The problem
Working from the records below, return word for word the line that contains "173 43 74.28" and each line after it, ending with the last. Skip all pictures.

──────────

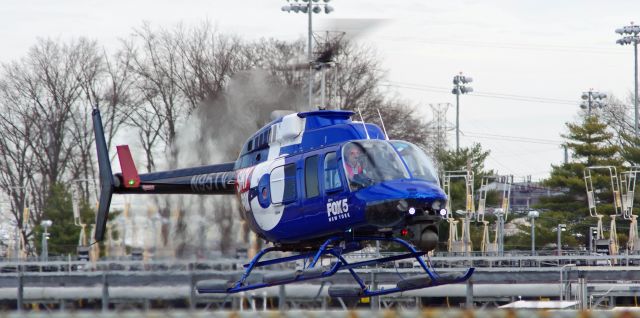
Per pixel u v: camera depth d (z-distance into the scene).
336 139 99.56
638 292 145.00
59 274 159.38
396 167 94.62
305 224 99.56
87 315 51.22
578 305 131.50
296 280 102.38
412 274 151.88
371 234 98.31
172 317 52.50
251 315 54.69
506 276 149.00
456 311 52.22
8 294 161.38
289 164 101.69
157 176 125.00
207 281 107.44
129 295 156.75
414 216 92.38
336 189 95.75
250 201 107.31
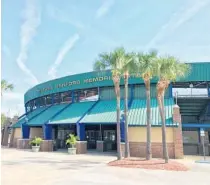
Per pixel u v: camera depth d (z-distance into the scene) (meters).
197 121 41.78
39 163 20.94
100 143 33.34
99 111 32.84
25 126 39.91
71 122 31.98
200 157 26.97
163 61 20.17
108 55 22.66
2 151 33.47
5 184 12.41
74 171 16.56
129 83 33.66
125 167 18.31
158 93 20.75
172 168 17.70
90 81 36.72
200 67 31.38
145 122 28.34
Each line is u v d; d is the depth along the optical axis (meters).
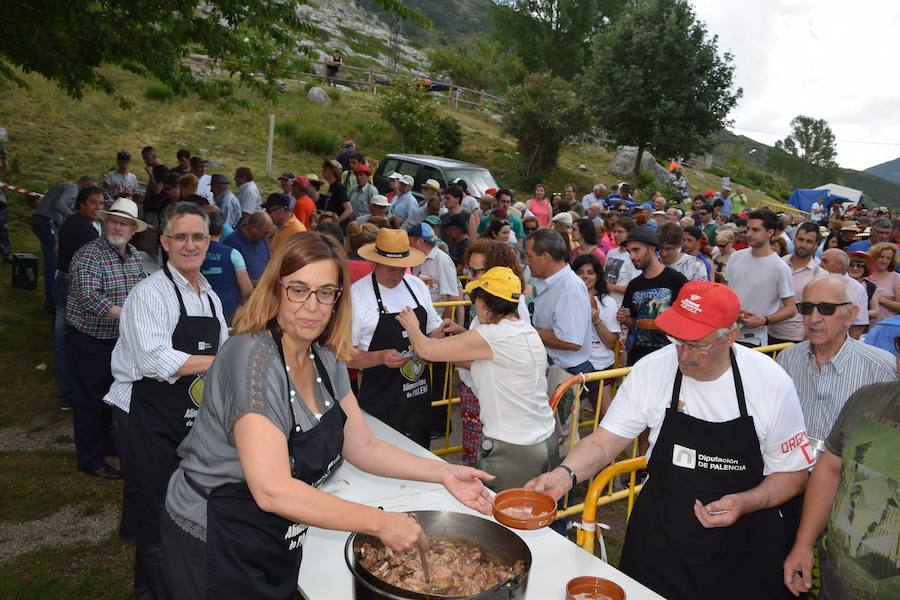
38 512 4.66
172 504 2.07
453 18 154.88
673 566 2.60
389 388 4.06
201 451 2.01
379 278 4.05
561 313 4.75
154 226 8.77
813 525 2.65
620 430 2.75
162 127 20.95
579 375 4.03
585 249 7.55
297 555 2.18
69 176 16.00
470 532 2.30
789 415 2.53
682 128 30.64
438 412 5.99
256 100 24.86
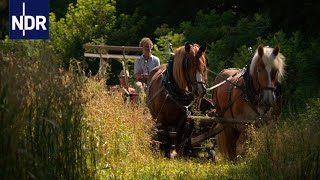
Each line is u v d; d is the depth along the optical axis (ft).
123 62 54.24
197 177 33.78
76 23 89.04
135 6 96.17
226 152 46.65
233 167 35.37
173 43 74.28
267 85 43.04
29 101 24.67
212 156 48.24
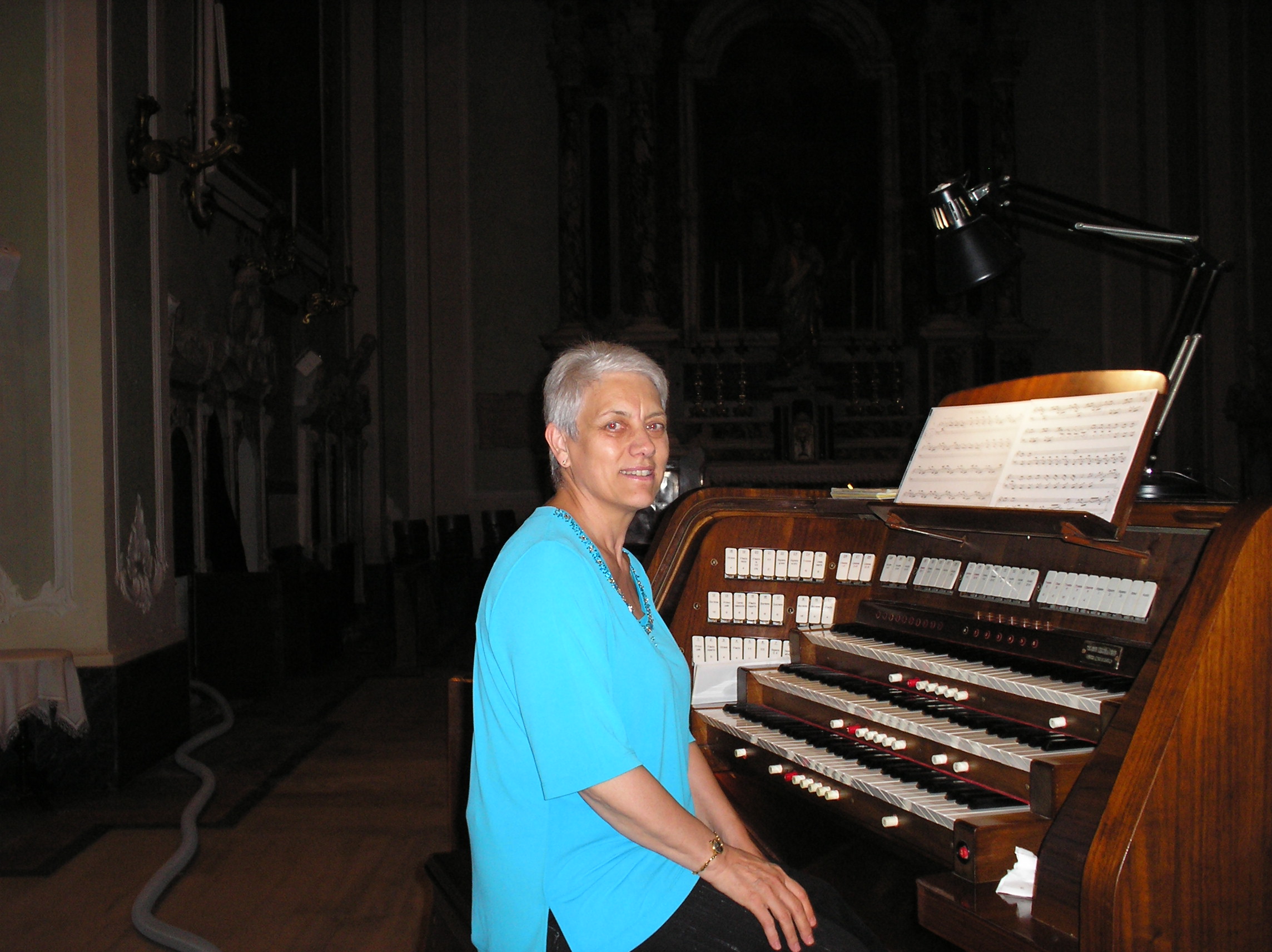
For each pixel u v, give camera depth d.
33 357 4.66
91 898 3.26
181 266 6.21
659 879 1.58
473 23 13.27
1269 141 10.98
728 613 2.88
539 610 1.54
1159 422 1.89
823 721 2.40
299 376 8.77
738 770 2.59
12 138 4.68
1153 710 1.54
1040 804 1.71
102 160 4.76
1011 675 2.02
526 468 12.97
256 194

──────────

Solution for this exercise
173 43 74.28
267 85 43.04
29 101 24.67
212 156 48.24
For each pixel u v, give camera depth d.
33 357 4.66
91 898 3.26
181 266 6.21
659 879 1.58
473 23 13.27
1269 141 10.98
728 613 2.88
539 610 1.54
1159 422 1.89
823 721 2.40
299 376 8.77
738 770 2.59
12 138 4.68
1153 710 1.54
1040 804 1.71
102 160 4.76
1011 675 2.02
526 468 12.97
256 194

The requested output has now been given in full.